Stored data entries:
◆ ◆ ◆

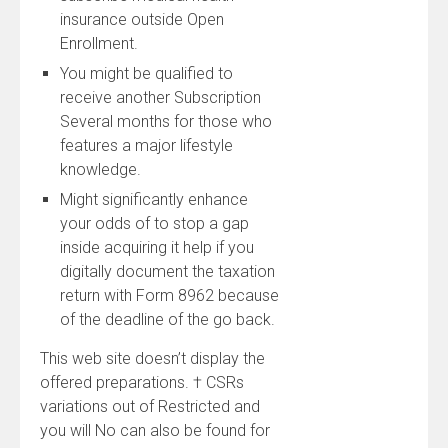
insurance outside Open
Enrollment.
You might be qualified to
receive another Subscription
Several months for those who
features a major lifestyle
knowledge.
Might significantly enhance
your odds of to stop a gap
inside acquiring it help if you
digitally document the taxation
return with Form 8962 because
of the deadline of the go back.
This web site doesn’t display the
offered preparations. † CSRs
variations out of Restricted and
you will No can also be found for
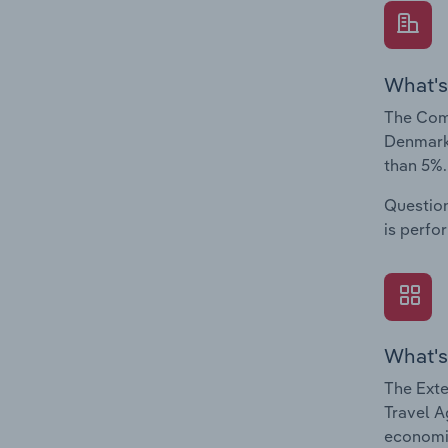
What's
The Comp
Denmark.
than 5%.
Question
is perfo
What's
The Exte
Travel A
economic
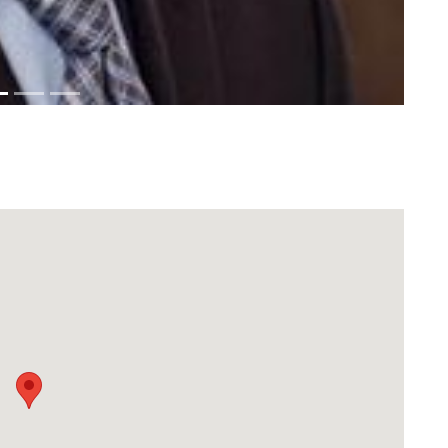
Download Rakwa App
Discover Arab businesses near you!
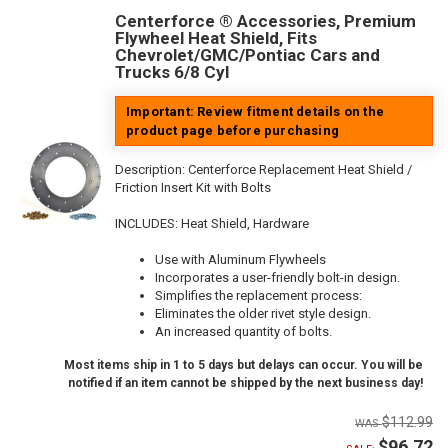
Centerforce ® Accessories, Premium
Flywheel Heat Shield, Fits
Chevrolet/GMC/Pontiac Cars and
Trucks 6/8 Cyl
Important: Review fitment details on the
product page before purchasing
Description:
Centerforce Replacement Heat Shield /
Friction Insert Kit with Bolts
INCLUDES: Heat Shield, Hardware
Use with Aluminum Flywheels
Incorporates a user-friendly bolt-in design.
Simplifies the replacement process:
Eliminates the older rivet style design.
An increased quantity of bolts.
Most items ship in 1 to 5 days but delays can occur. You will be
notified if an item cannot be shipped by the next business day!
$112.99
$96.72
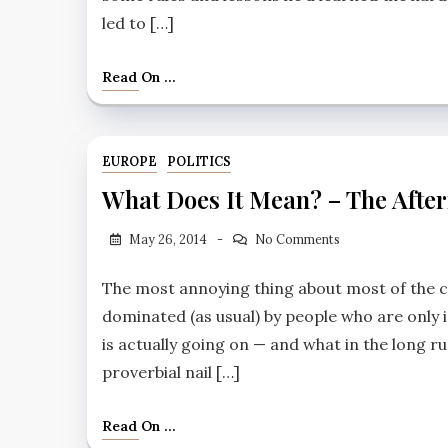
led to […]
Read On ...
EUROPE
POLITICS
What Does It Mean? – The Afte
May 26, 2014
No Comments
The most annoying thing about most of the c
dominated (as usual) by people who are only i
is actually going on — and what in the long r
proverbial nail […]
Read On ...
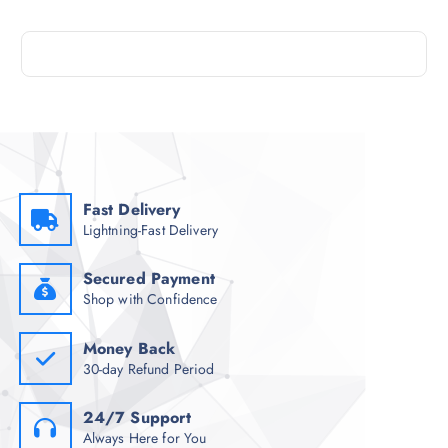
Fast Delivery
Lightning-Fast Delivery
Secured Payment
Shop with Confidence
Money Back
30-day Refund Period
24/7 Support
Always Here for You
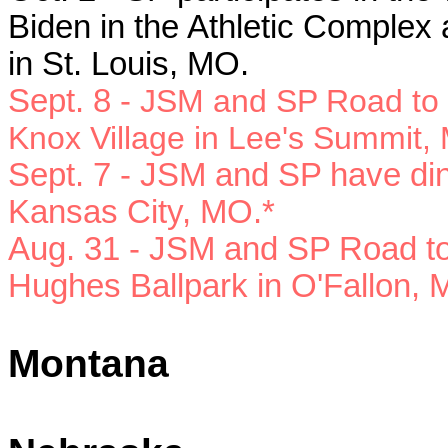
Biden in the
Athletic Complex 
in St. Louis, MO.
Sept. 8 -
JSM and SP Road to Vi
Knox Village in Lee's Summit,
Sept. 7 - JSM and SP have din
Kansas City, MO.*
Aug. 31 - JSM and SP Road to 
Hughes Ballpark in O'Fallon, 
Montana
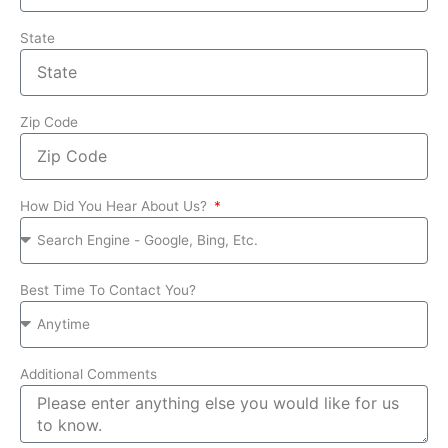
State
Zip Code
How Did You Hear About Us?
Best Time To Contact You?
Additional Comments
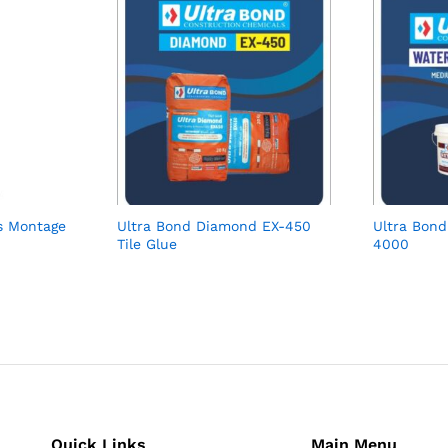
s Montage
Ultra Bond Diamond EX-450
Ultra Bond
Tile Glue
4000
Quick Links
Main Menu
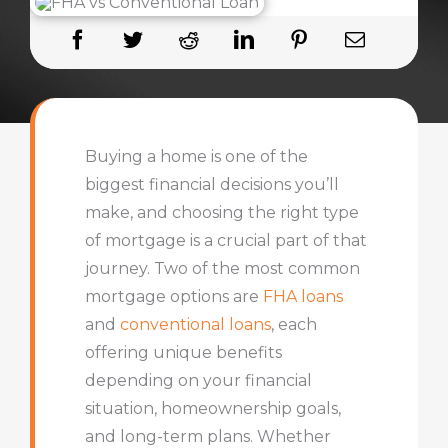
Buying a home is one of the
biggest financial decisions you’ll
make, and choosing the right type
of mortgage is a crucial part of that
journey. Two of the most common
mortgage options are
FHA loans
and
conventional loans
, each
offering unique benefits
depending on your financial
situation, homeownership goals,
and long-term plans. Whether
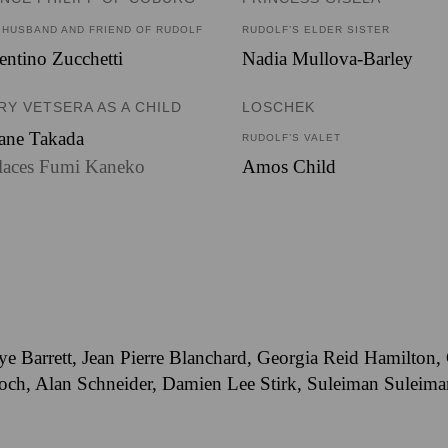
 HUSBAND AND FRIEND OF RUDOLF
RUDOLF’S ELDER SISTER
entino Zucchetti
Nadia Mullova-Barley
RY VETSERA AS A CHILD
LOSCHEK
ane Takada
RUDOLF’S VALET
laces Fumi Kaneko
Amos Child
ye Barrett, Jean Pierre Blanchard, Georgia Reid Hamilton
h, Alan Schneider, Damien Lee Stirk, Suleiman Suleiman,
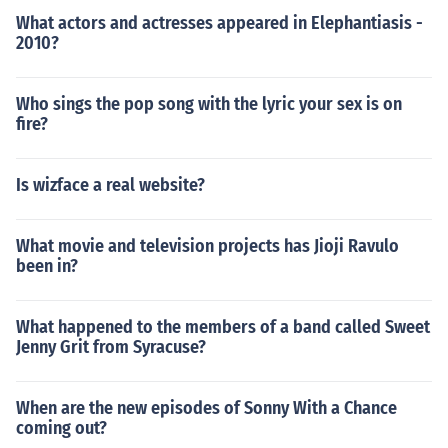
What actors and actresses appeared in Elephantiasis -
2010?
Who sings the pop song with the lyric your sex is on
fire?
Is wizface a real website?
What movie and television projects has Jioji Ravulo
been in?
What happened to the members of a band called Sweet
Jenny Grit from Syracuse?
When are the new episodes of Sonny With a Chance
coming out?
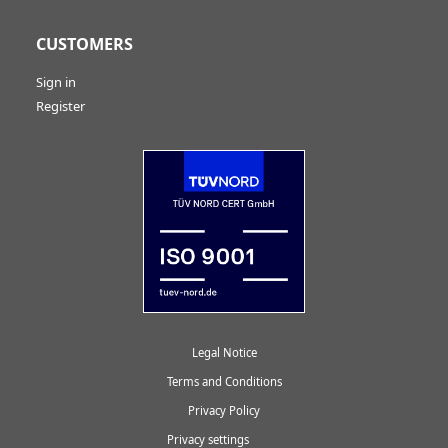
CUSTOMERS
Sign in
Register
Legal Notice
Terms and Conditions
Privacy Policy
Privacy settings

◆ ◆ ◆

- Activity -
Drop the images and return the data verbatim.

- Worked solution -
insurance outside Open
Enrollment.
You might be qualified to
receive another Subscription
Several months for those who
features a major lifestyle
knowledge.
Might significantly enhance
your odds of to stop a gap
inside acquiring it help if you
digitally document the taxation
return with Form 8962 because
of the deadline of the go back.
This web site doesn’t display the
offered preparations. † CSRs
variations out of Restricted and
you will No can also be found for
What's
The Comp
Denmark.
than 5%.
Question
is perfo
What's
The Exte
Travel A
economic
Download Rakwa App
Discover Arab businesses near you!
Centerforce ® Accessories, Premium
Flywheel Heat Shield, Fits
Chevrolet/GMC/Pontiac Cars and
Trucks 6/8 Cyl
Important: Review fitment details on the
product page before purchasing
Description:
Centerforce Replacement Heat Shield /
Friction Insert Kit with Bolts
INCLUDES: Heat Shield, Hardware
Use with Aluminum Flywheels
Incorporates a user-friendly bolt-in design.
Simplifies the replacement process:
Eliminates the older rivet style design.
An increased quantity of bolts.
Most items ship in 1 to 5 days but delays can occur. You will be
notified if an item cannot be shipped by the next business day!
$112.99
$96.72
led to […]
Read On ...
EUROPE
POLITICS
What Does It Mean? – The Afte
May 26, 2014
No Comments
The most annoying thing about most of the c
dominated (as usual) by people who are only i
is actually going on — and what in the long r
proverbial nail […]
Read On ...
Fast Delivery
Lightning-Fast Delivery
Secured Payment
Shop with Confidence
Money Back
30-day Refund Period
24/7 Support
Always Here for You
Biden in the
Athletic Complex 
in St. Louis, MO.
Sept. 8 -
JSM and SP Road to Vi
Knox Village in Lee's Summit,
Sept. 7 - JSM and SP have din
Kansas City, MO.*
Aug. 31 - JSM and SP Road to 
Hughes Ballpark in O'Fallon, 
Montana
State
Zip Code
How Did You Hear About Us?
Best Time To Contact You?
Additional Comments
s Montage
Ultra Bond Diamond EX-450
Ultra Bond
Tile Glue
4000
Quick Links
Main Menu
Buying a home is one of the
biggest financial decisions you’ll
make, and choosing the right type
of mortgage is a crucial part of that
journey. Two of the most common
mortgage options are
FHA loans
and
conventional loans
, each
offering unique benefits
depending on your financial
situation, homeownership goals,
and long-term plans. Whether
 HUSBAND AND FRIEND OF RUDOLF
RUDOLF’S ELDER SISTER
entino Zucchetti
Nadia Mullova-Barley
RY VETSERA AS A CHILD
LOSCHEK
ane Takada
RUDOLF’S VALET
laces Fumi Kaneko
Amos Child
ye Barrett, Jean Pierre Blanchard, Georgia Reid Hamilton
h, Alan Schneider, Damien Lee Stirk, Suleiman Suleiman,
What actors and actresses appeared in Elephantiasis -
2010?
Who sings the pop song with the lyric your sex is on
fire?
Is wizface a real website?
What movie and television projects has Jioji Ravulo
been in?
What happened to the members of a band called Sweet
Jenny Grit from Syracuse?
When are the new episodes of Sonny With a Chance
coming out?
CUSTOMERS
Sign in
Register
Legal Notice
Terms and Conditions
Privacy Policy
Privacy settings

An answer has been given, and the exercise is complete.